§ Directions
Copy each line of the following data that contains "format".

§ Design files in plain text
====
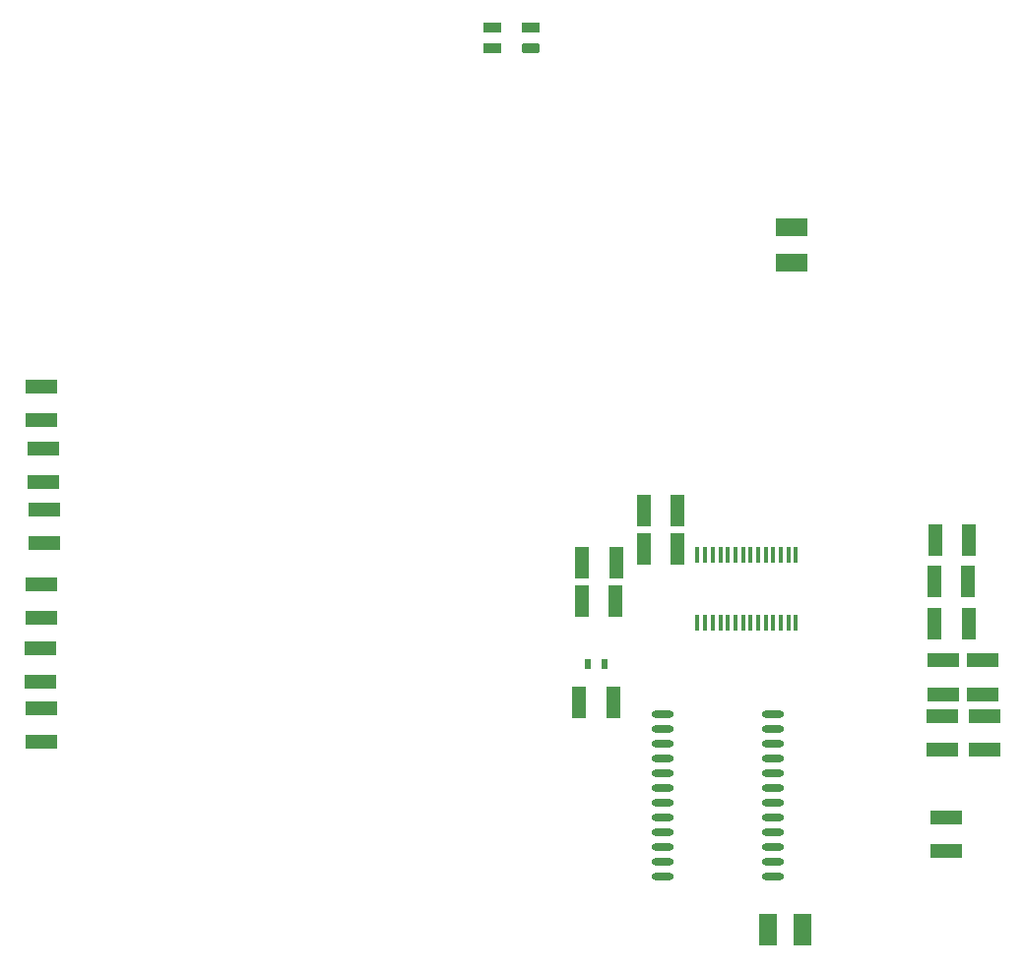
<source format=gtp>
G04 Layer_Color=7318015*
%FSLAX24Y24*%
%MOIN*%
G70*
G01*
G75*
%ADD10R,0.0236X0.0354*%
%ADD11R,0.1102X0.0591*%
%ADD12R,0.1063X0.0472*%
%ADD13R,0.0472X0.1063*%
%ADD14R,0.0157X0.0532*%
%ADD15R,0.0591X0.1102*%
%ADD16O,0.0748X0.0236*%
G04:AMPARAMS|DCode=17|XSize=63mil|YSize=33.5mil|CornerRadius=8.4mil|HoleSize=0mil|Usage=FLASHONLY|Rotation=180.000|XOffset=0mil|YOffset=0mil|HoleType=Round|Shape=RoundedRectangle|*
%AMROUNDEDRECTD17*
21,1,0.0630,0.0167,0,0,180.0*
21,1,0.0463,0.0335,0,0,180.0*
1,1,0.0167,-0.0231,0.0084*
1,1,0.0167,0.0231,0.0084*
1,1,0.0167,0.0231,-0.0084*
1,1,0.0167,-0.0231,-0.0084*
%
%ADD17ROUNDEDRECTD17*%
%ADD18R,0.0630X0.0335*%
D10*
X26969Y20679D02*
D03*
X26378D02*
D03*
D11*
X33297Y34281D02*
D03*
Y35463D02*
D03*
D12*
X8000Y24779D02*
D03*
Y25921D02*
D03*
X39818Y17764D02*
D03*
Y18906D02*
D03*
X38396Y18907D02*
D03*
Y17766D02*
D03*
X39774Y20797D02*
D03*
Y19656D02*
D03*
X38425D02*
D03*
Y20797D02*
D03*
X38533Y14341D02*
D03*
Y15482D02*
D03*
X7900Y23371D02*
D03*
Y22229D02*
D03*
X7850Y21221D02*
D03*
Y20079D02*
D03*
X7900Y19171D02*
D03*
Y18029D02*
D03*
X7950Y27971D02*
D03*
Y26829D02*
D03*
X7900Y30071D02*
D03*
Y28929D02*
D03*
D13*
X28287Y25866D02*
D03*
X29429D02*
D03*
Y24557D02*
D03*
X28287D02*
D03*
X26181Y22805D02*
D03*
X27323D02*
D03*
X27343Y24114D02*
D03*
X26201D02*
D03*
X27244Y19360D02*
D03*
X26102D02*
D03*
X38130Y23474D02*
D03*
X39272D02*
D03*
X39291Y24862D02*
D03*
X38150D02*
D03*
X39281Y22047D02*
D03*
X38140D02*
D03*
D14*
X30108Y22077D02*
D03*
X30364D02*
D03*
X30620D02*
D03*
X30876D02*
D03*
X31132D02*
D03*
X31388D02*
D03*
X31644D02*
D03*
X31900D02*
D03*
X32156D02*
D03*
X32411D02*
D03*
X32667D02*
D03*
X32923D02*
D03*
X33179D02*
D03*
X33435D02*
D03*
X30108Y24380D02*
D03*
X30364D02*
D03*
X30620D02*
D03*
X30876D02*
D03*
X31132D02*
D03*
X31388D02*
D03*
X31644D02*
D03*
X31900D02*
D03*
X32156D02*
D03*
X32411D02*
D03*
X32667D02*
D03*
X32923D02*
D03*
X33179D02*
D03*
X33435D02*
D03*
D15*
X33661Y11673D02*
D03*
X32480D02*
D03*
D16*
X28917Y18970D02*
D03*
Y18470D02*
D03*
Y17970D02*
D03*
Y17470D02*
D03*
Y16970D02*
D03*
Y16470D02*
D03*
Y15970D02*
D03*
Y15470D02*
D03*
Y14970D02*
D03*
Y14470D02*
D03*
Y13970D02*
D03*
Y13470D02*
D03*
X32657Y18970D02*
D03*
Y18470D02*
D03*
Y17970D02*
D03*
Y17470D02*
D03*
Y16970D02*
D03*
Y16470D02*
D03*
Y15970D02*
D03*
Y15470D02*
D03*
Y14970D02*
D03*
Y14470D02*
D03*
Y13970D02*
D03*
Y13470D02*
D03*
D17*
X24450Y41556D02*
D03*
D18*
Y42244D02*
D03*
X23150D02*
D03*
Y41556D02*
D03*
M02*

</source>
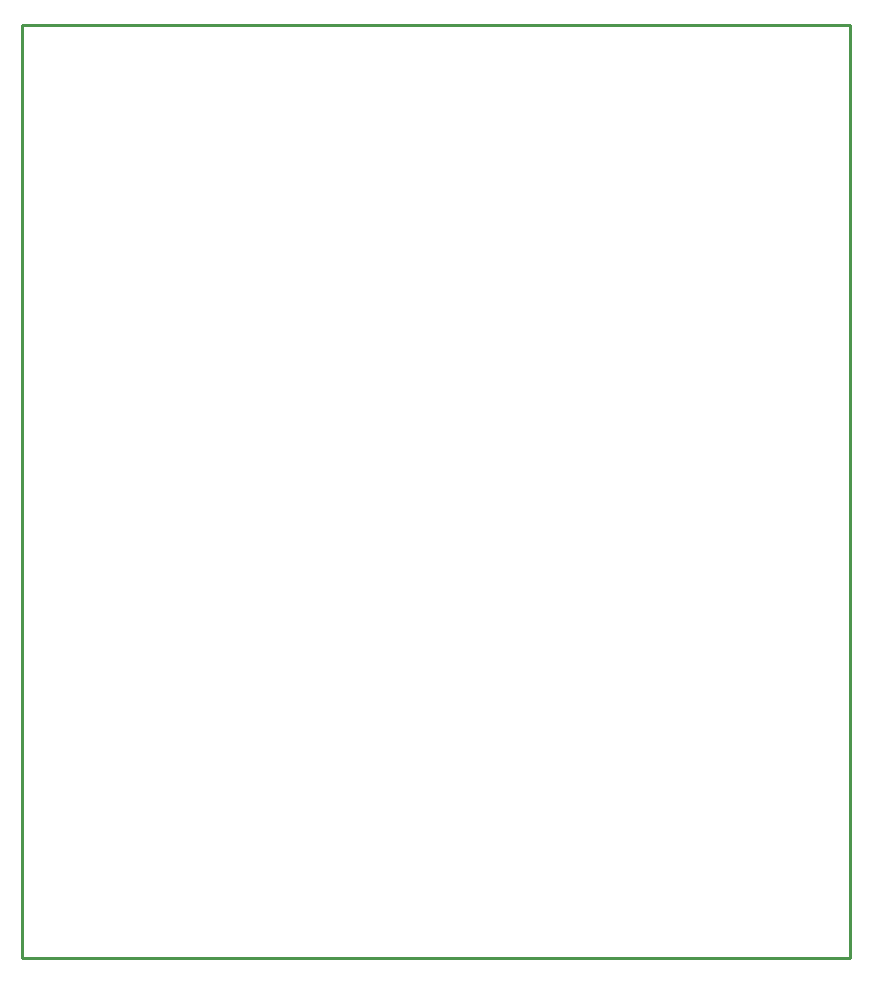
<source format=gbr>
%TF.GenerationSoftware,Altium Limited,Altium Designer,24.7.2 (38)*%
G04 Layer_Color=32768*
%FSLAX43Y43*%
%MOMM*%
%TF.SameCoordinates,6EE5CD54-FE70-432D-B01E-CA14D31D91FF*%
%TF.FilePolarity,Positive*%
%TF.FileFunction,Other,Outline*%
%TF.Part,Single*%
G01*
G75*
%TA.AperFunction,NonConductor*%
%ADD34C,0.254*%
D34*
X-104Y-6D02*
X70000D01*
X-104Y-79000D02*
Y-6D01*
Y-79000D02*
X70000D01*
Y-6D01*
%TF.MD5,352d8df60be7553f5e1669ed8f3bdf5b*%
M02*

</source>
====
§ Response to this task
<source format=gtp>
<source format=gbr>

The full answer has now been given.